Favorite Thesis: Japan is on the brink of collapse. We've passed the Rubicon. They sell more adult diapers than children's diapers. The ultra rich are starting to pull their money out. Starting to see net redemptions from Japanese pensions. The currency will collapse.
I fully believe in this thesis, but timing has always been the issue. I think we've likely crossed the tipping point and collapse is likely any time now, but it's unlikely to take more than 3 years.
Ari Levy of Lakeview Investment Group
Favorite short: IOC interoil company is a fraud. They've somehow gained an enterprise value of $3 billion through an incredible marketing effort, despite having basically nothing of value. They own land in Papua New Guinea that probably does not produce meaningful oil or gas. They routinely lie to investors about those assets. 6 companies have explored and given up on the exact same land.
This is a good short in theory, but the short interest is 23%. That's a recipe for a short squeeze.
Steven Romick of First Pacific Advisors
Real GDP growth has been collapsing for 40 years. It was 5.5% in the 1940s, 3.5% in the 80s, and now it's 2%, and to get the shrinking growth, we're having to use more and more debt.
Favorite Pick: Renault - cyclical exposure to unpopular Europe, but 50% of sales outside of western europe. Buy Renault and sell Nissan and Volvo against it and you're getting a free stub. Renault could sell off its assets and buy back all its stock and you'd be getting the core operating business for free.
Alex Klabin of Senator Investment Group
Favorite pick: Rayonier. It's a big timber player in the US and also makes high end fiber products. They produce 35% of the global supply of certain fiber products; great margins. Because of growth, the company will soon have to end their REIT structure for regulatory reasons, which will likely entail spinning off the fiber business. The whole business is being priced as commodity timber with a low valuation, so spinoff should unlock value. He expected EBITDA will go up 50% over 2 years. Sees 30-60% stock upside over that time period.
Steve Mandel of Lone Pine Capital
Favorite Pick: Verisign (VRSN). Registry operator. Gets paid $8 per domain name. 6% annual growth in domain names. They sign a contract with ICANN that gets confirmed by the department of commerce that dictates the prices they can charge. Likely to continue being able to hike prices by 40% every 6 years. Trading cheap given the certainty of cash flows.
Sam Zell, Real Estate Mogul
Must be a contrarian, and the confidence to do that comes from finding deep value with bottom up analysis.

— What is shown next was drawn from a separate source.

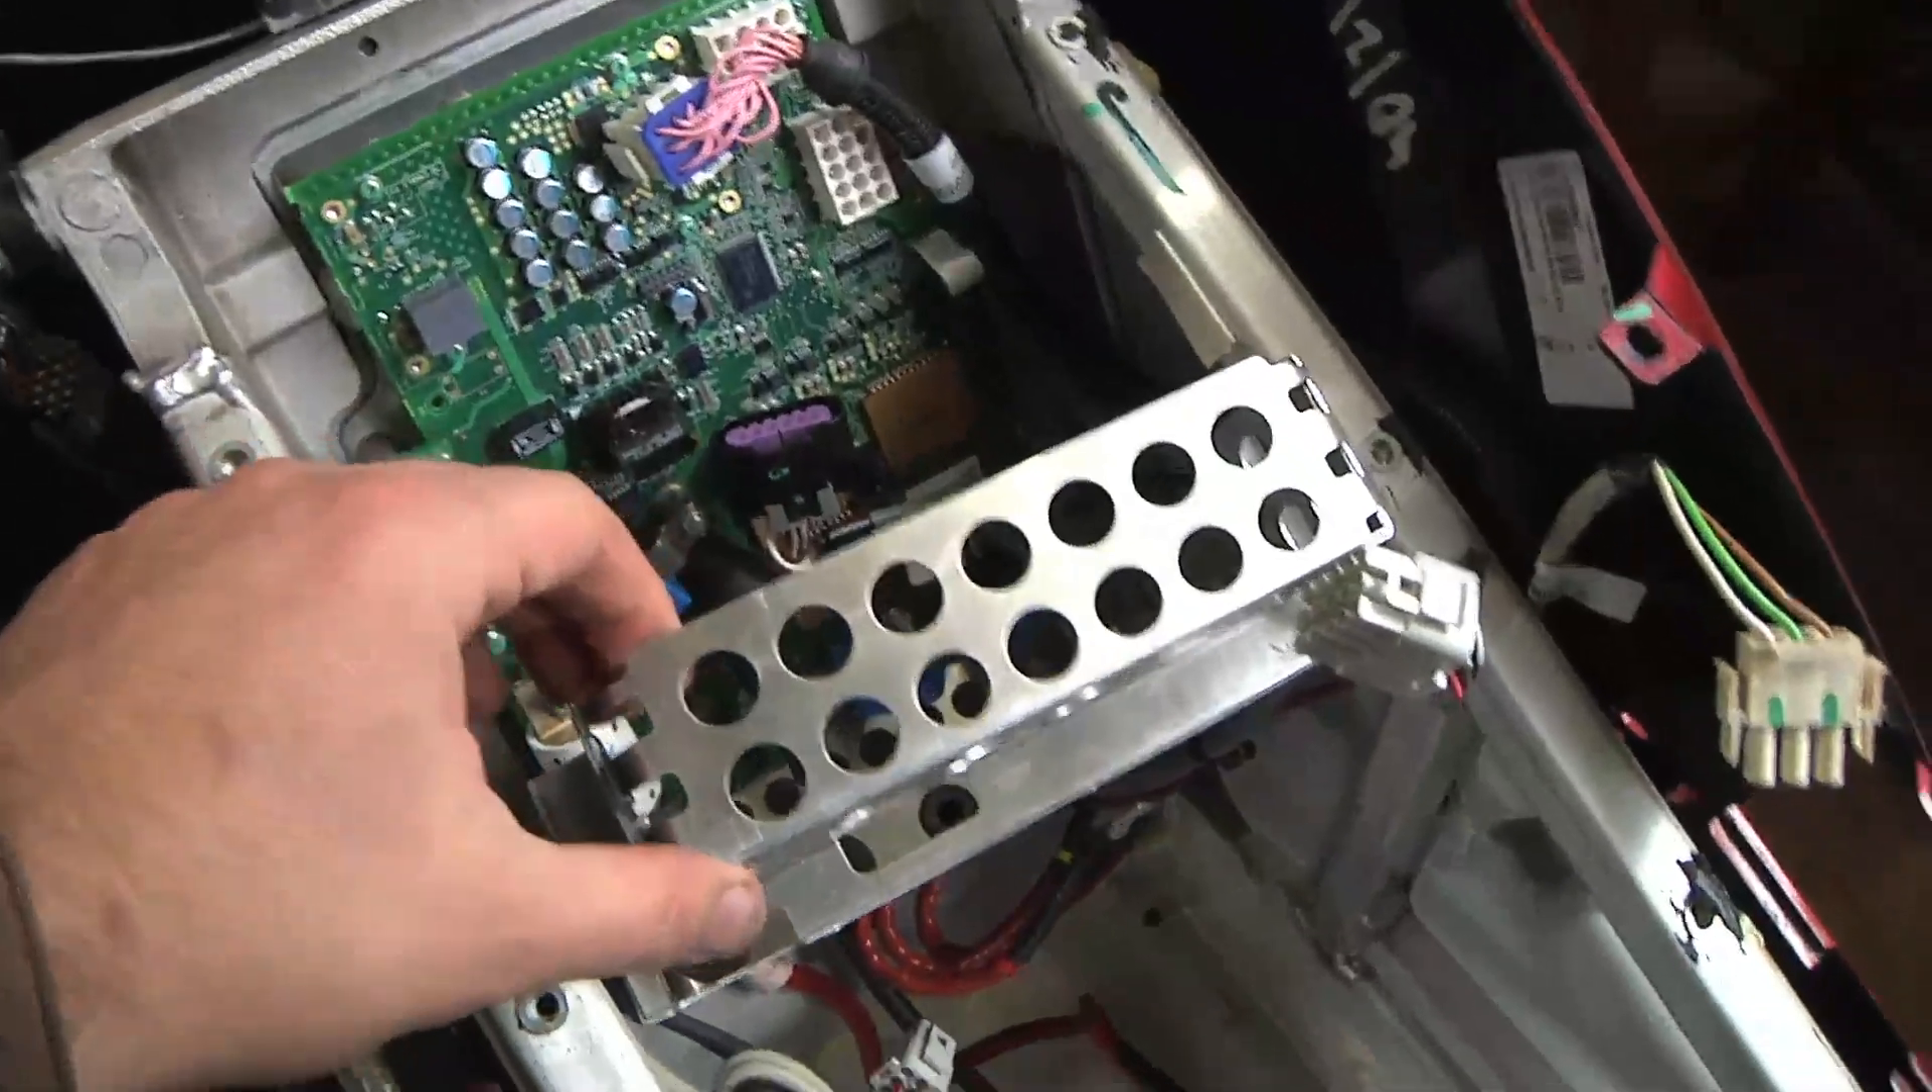And inside the Vectrex I was able to get the cover off.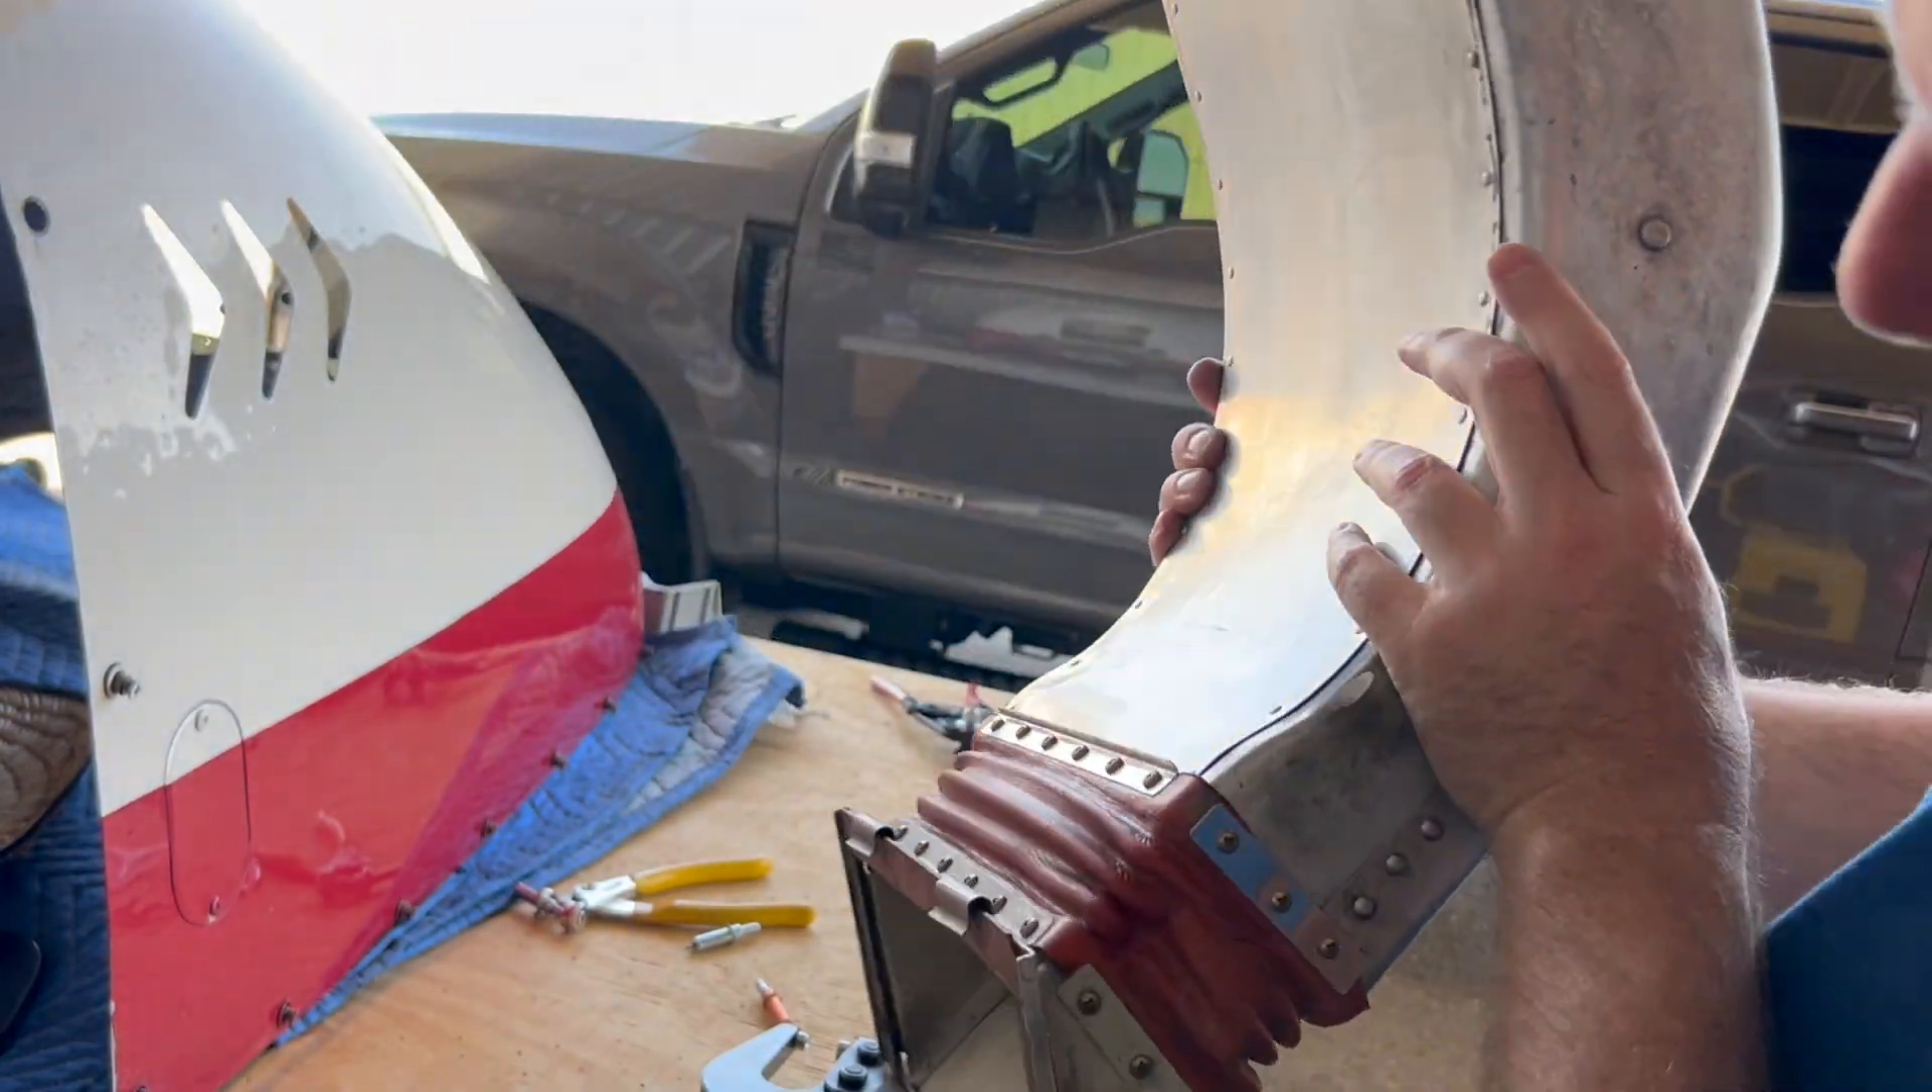I still have to rivet this thing onto the cowl.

Current macro environment is terrible and uncertain. Doesn't see value in equities or real estate.
Volatility is underpriced. Bet on black swan events.

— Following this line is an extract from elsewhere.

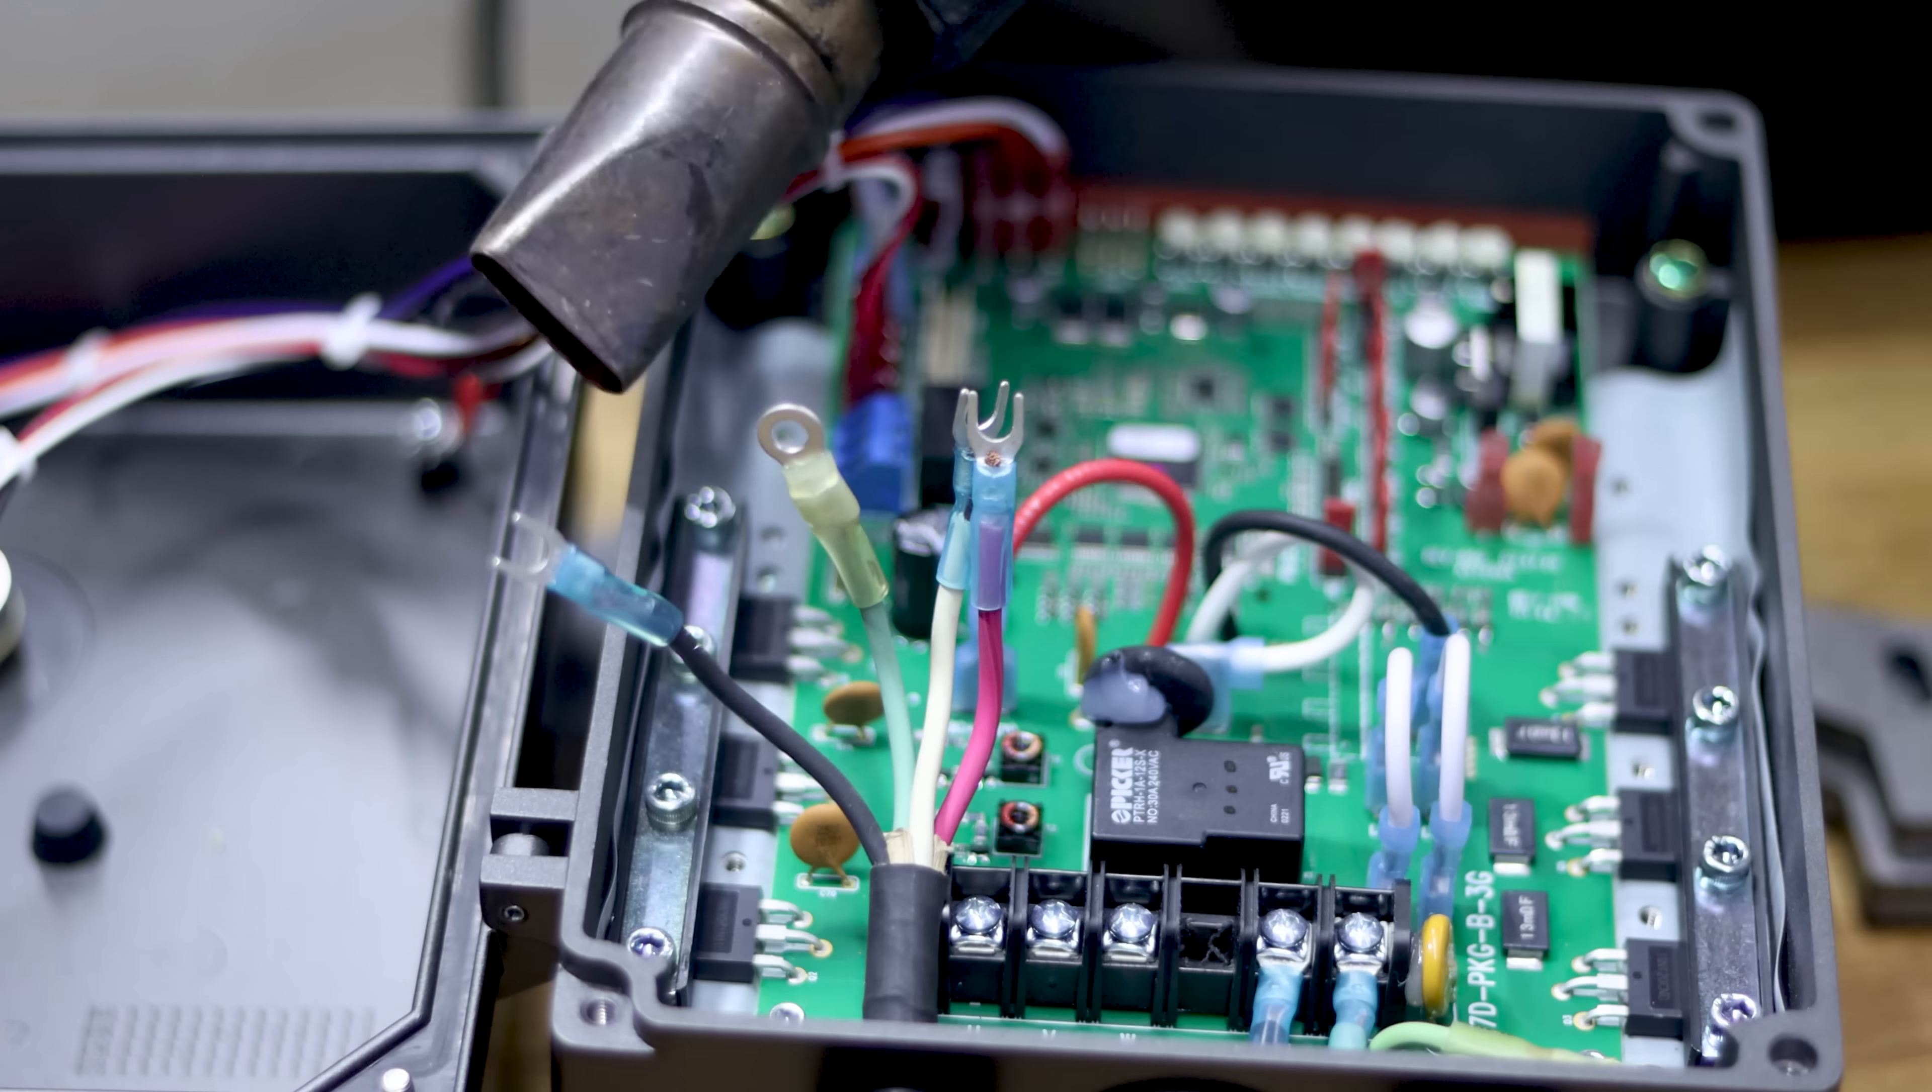Okay so now we got all our crimped ends on.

Kelly Cardwell of Central Square Management
Favorite Pick: NXST - broadcaster pure play. Being unfairly lumped together with newspapers. They're a major content creator with good asset allocation. They've cleaned up their balance sheet in the last 2 years and are prepared to make accretive acquisitions.
Jim Grant author of Grant's Interest Rate Observer
Interest rates are cyclical, and despite the 31 year bull market, it won't last forever.
Favorite Picks: Buy gold. It's a moratorium on the market's faith in central bankers and fiat money. Buy Metlife insurance equity. Smart management (hedged against the falling interest rate yields), trading below tangible book value, powerful brand, diversified sales.